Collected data
▼

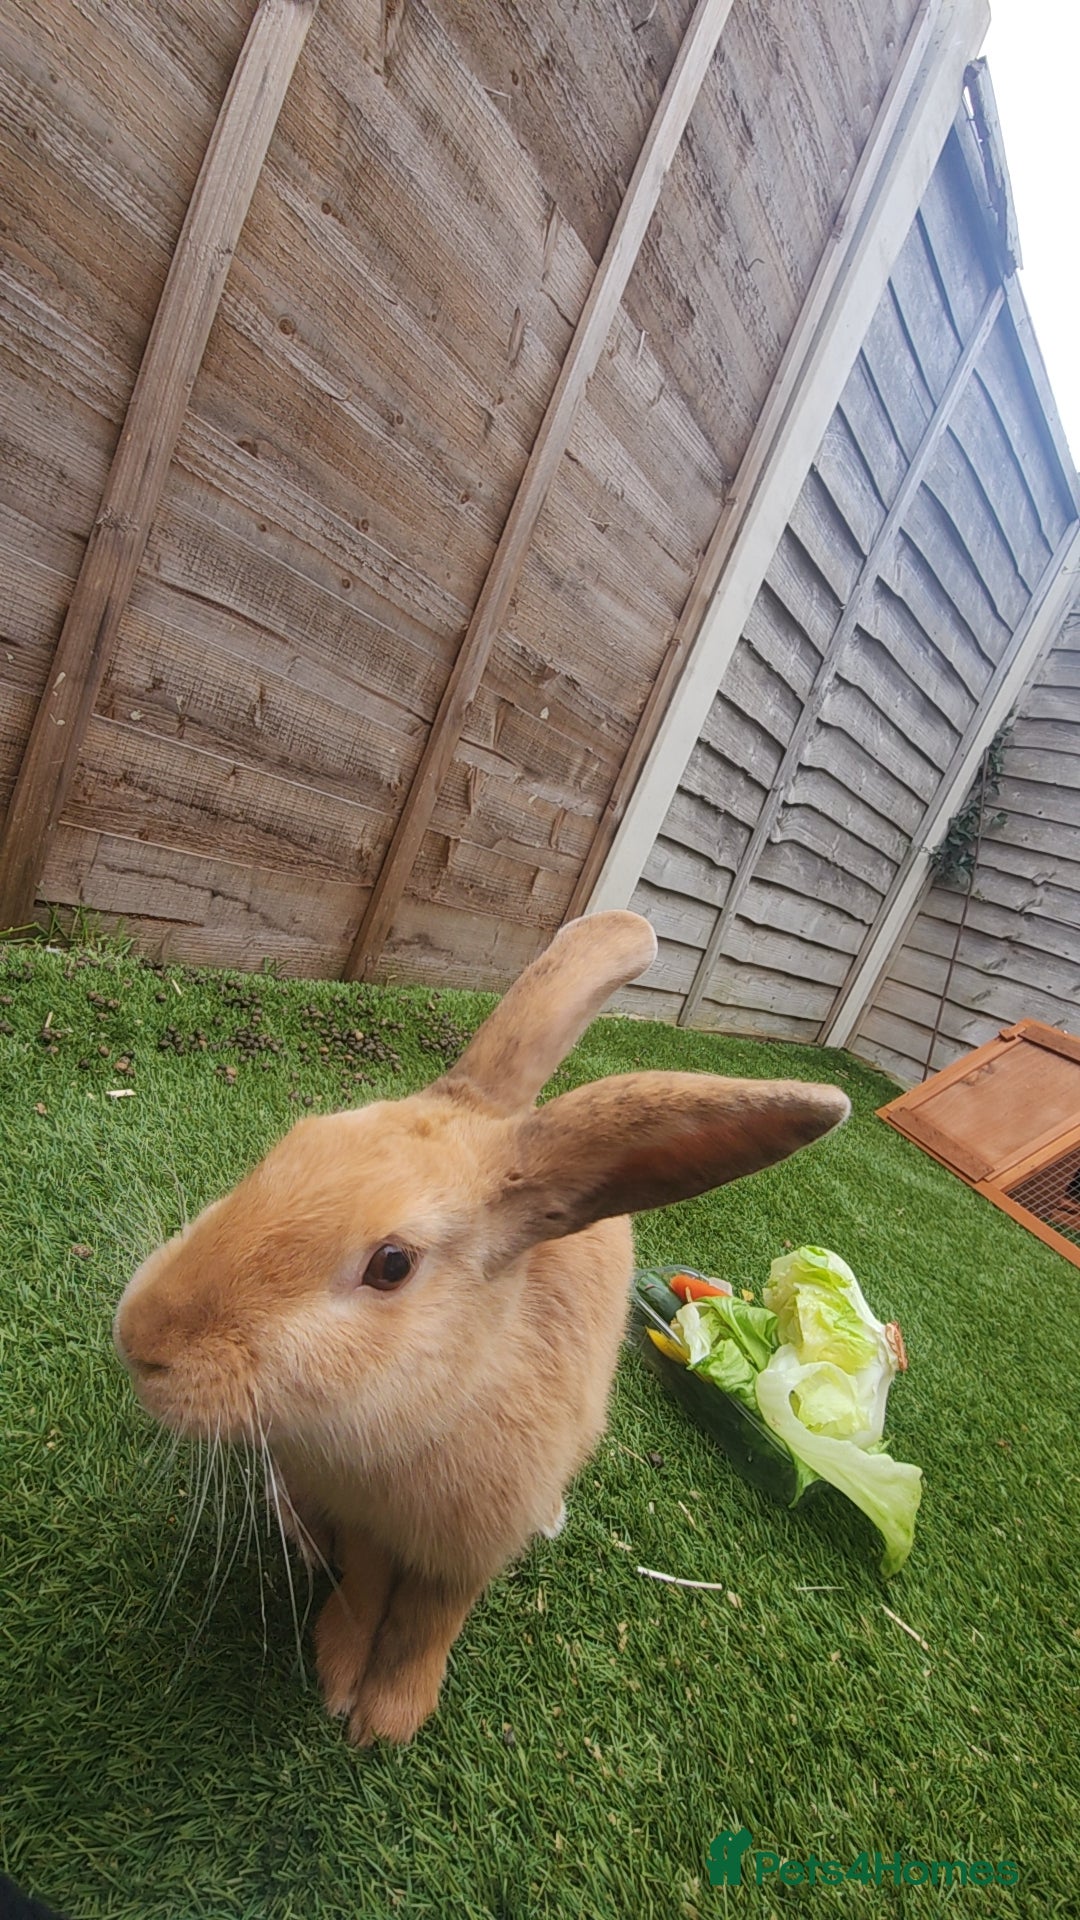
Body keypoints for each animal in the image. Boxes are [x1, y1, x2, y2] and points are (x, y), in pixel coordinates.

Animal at [113, 910, 849, 1746]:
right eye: (298, 1140)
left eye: (392, 1264)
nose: (139, 1341)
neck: (430, 1408)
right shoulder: (368, 1528)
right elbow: (368, 1588)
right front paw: (341, 1676)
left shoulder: (468, 1552)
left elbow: (428, 1620)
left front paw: (388, 1719)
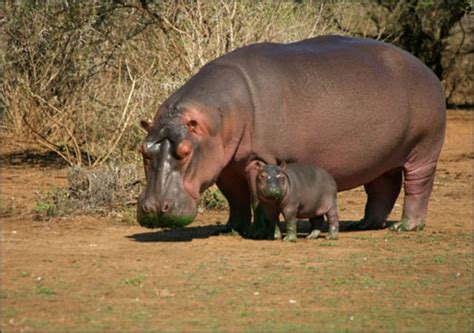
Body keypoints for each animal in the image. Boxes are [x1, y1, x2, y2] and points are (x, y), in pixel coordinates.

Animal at [136, 35, 444, 235]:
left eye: (185, 152)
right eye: (143, 150)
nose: (154, 209)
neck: (219, 117)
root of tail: (426, 69)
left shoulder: (259, 158)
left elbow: (256, 196)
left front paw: (258, 232)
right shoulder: (224, 166)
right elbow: (236, 198)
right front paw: (231, 229)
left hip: (423, 150)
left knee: (418, 186)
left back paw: (405, 227)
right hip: (382, 156)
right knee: (383, 187)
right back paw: (364, 224)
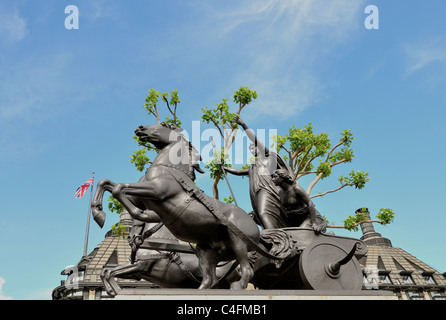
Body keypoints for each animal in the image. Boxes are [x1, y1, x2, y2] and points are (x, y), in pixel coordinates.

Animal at [91, 123, 258, 290]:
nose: (140, 128)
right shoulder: (141, 198)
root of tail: (254, 224)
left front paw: (137, 213)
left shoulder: (157, 190)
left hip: (238, 241)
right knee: (209, 280)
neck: (168, 169)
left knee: (247, 270)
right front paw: (98, 213)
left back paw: (238, 286)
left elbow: (118, 188)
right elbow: (106, 183)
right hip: (208, 252)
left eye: (162, 125)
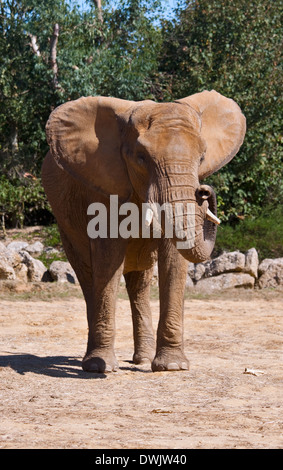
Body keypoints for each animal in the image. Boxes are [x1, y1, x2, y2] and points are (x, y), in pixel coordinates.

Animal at [42, 90, 246, 372]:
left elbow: (174, 257)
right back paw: (92, 361)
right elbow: (108, 258)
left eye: (202, 157)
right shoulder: (103, 187)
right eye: (141, 157)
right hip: (65, 225)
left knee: (139, 282)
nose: (203, 192)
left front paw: (173, 367)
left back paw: (143, 359)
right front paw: (100, 367)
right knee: (87, 276)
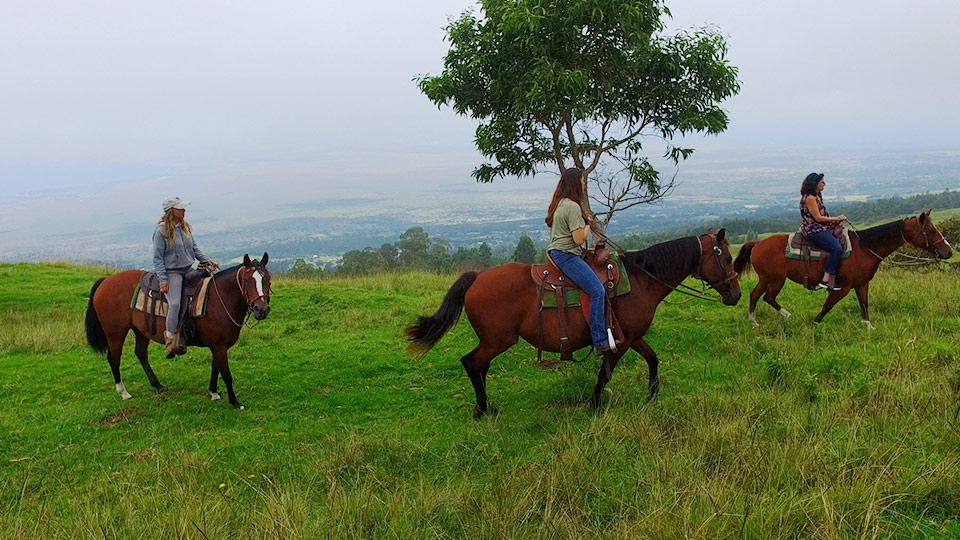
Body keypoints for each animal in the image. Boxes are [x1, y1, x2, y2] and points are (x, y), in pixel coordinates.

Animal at [85, 253, 272, 410]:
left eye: (268, 280)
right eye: (247, 281)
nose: (261, 310)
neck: (219, 300)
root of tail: (105, 281)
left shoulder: (218, 345)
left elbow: (215, 369)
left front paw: (213, 392)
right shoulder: (219, 346)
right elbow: (226, 373)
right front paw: (234, 402)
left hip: (141, 331)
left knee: (141, 354)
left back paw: (157, 385)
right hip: (115, 333)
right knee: (114, 359)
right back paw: (123, 392)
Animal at [404, 230, 744, 420]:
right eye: (727, 258)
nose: (737, 294)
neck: (641, 280)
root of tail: (477, 277)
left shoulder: (633, 336)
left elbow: (653, 359)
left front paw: (652, 395)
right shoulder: (619, 341)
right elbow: (605, 374)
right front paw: (594, 404)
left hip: (494, 341)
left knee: (479, 366)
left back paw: (485, 407)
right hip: (498, 340)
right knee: (472, 363)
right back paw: (483, 409)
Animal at [736, 211, 952, 330]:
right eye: (931, 230)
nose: (948, 251)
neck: (865, 247)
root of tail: (757, 244)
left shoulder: (861, 284)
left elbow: (864, 305)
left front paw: (869, 327)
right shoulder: (844, 287)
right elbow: (827, 306)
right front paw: (815, 323)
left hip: (767, 279)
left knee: (755, 295)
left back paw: (754, 322)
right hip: (775, 280)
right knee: (766, 297)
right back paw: (783, 316)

▲

● WORK ITEM
Your answer should consist of each line of the data above in which the word "root" occurs.

● SOLVED PROBLEM
root of tail: (426, 69)
root of tail: (254, 224)
root of tail: (105, 281)
root of tail: (477, 277)
root of tail: (757, 244)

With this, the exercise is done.